Aiden cemberut. "Kenapa tidak boleh? Mbak Dewi kan ketemu Mas Sam tiap hari, Aiden tidak," sanggahnya.

Risma menghela napas. "Aiden tidak boleh egois. Mbak Dewi boleh bersama Mas Samudra tiap hari karena Mbak Dewi istrinya, berhak untuk memiliki seluruh waktunya. Aiden tidak berhak, Mama tidak berhak, dan Mbak Anita juga tidak berhak. Jadi kalau Aiden ingin menemui Mas Samudra lebih lama, Aiden yang mendatangi ke kantor, atau ke rumahnya. Mengerti?" tegasnya.
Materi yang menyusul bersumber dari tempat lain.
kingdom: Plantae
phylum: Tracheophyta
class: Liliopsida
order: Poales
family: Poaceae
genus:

Aiden mengerucutkan bibirnya, tapi tidak menjawab lagi. Dengan gerakan merajuk, pemuda delapan belas tahun itu masuk kembali ke kamarnya. Di kursi kayu, Anita menghela napas setelah mendengar perkataan ibunya yang tegas. Dia sadar, Ibunya mengatakan kalimat yang sudah pasti ada hubungannya dengan apa yang dilihatnya saat ini. Ibunya pasti membaca gelagatnya, dan sebagai seorang ibu, telah memberikan batasan yang jelas untuk posisinya terhadap Samudra.

*********

Anita mendekati ibunya yang sedang termenung. Risma berdiri dengan punggung sedikit membungkuk dan bahu yang merosot, menunjukkan betapa rapuhnya beliau. Menyadari bahwa salah satu beban ibunya mungkin adalah dirinya, membuat Anita tidak mampu menahan aliran air mata yang mengalir di pipinya. Penuh kasih dia memeluk ibunya dari belakang. Risma yang merasakan dagu Anita di pundaknya, tersenyum dan mengelus lengan putrinya dengan sayang.

"Belum tidur, Nak?" tanyanya lembut.

Anita menggeleng di pundak Ibunya. "Ga bisa tidur, Ma," jawabnya.

"Kenapa?"

Anita ragu sejenak. "Uhm ... Nita bertanya-tanya dalam hati. Kenapa Mama bicara seperti tadi pada Aiden?"

Risma berbalik dan menatap Anita. "Apa ada yang mengganjal perasaanmu soal omongan Mama tadi?" tanyanya sambil menatap Anita dengan tatapan teduhnya.

Anita mengerjap. "Ma ... apa Mama ingin menyampaikan sesuatu tentang Nita dan Mas Sam?"

Risma memegang pipinya. "Menurut kamu?"

Anita tertunduk. "Apakah Mama mencurigai Anita dan Mas Sam?" tegasnya.

Usapan di pipi Anita masih berlanjut. "Anita sendiri yang bisa menilai, apakah Mama benar dengan kecurigaan itu atau tidak," jawab Risma. "Bisa kamu yakinkan kalau Mama keliru?"

Saat itu air mata mengalir makin deras di pipi Anita yang masih sedikit gembil. Penuh kesedihan dia memeluk Ibunya. Membuat Risma diam-diam menggigit bibirnya. Sepertinya, semua sudah terlambat. Kecurigaannya sudah terjadi.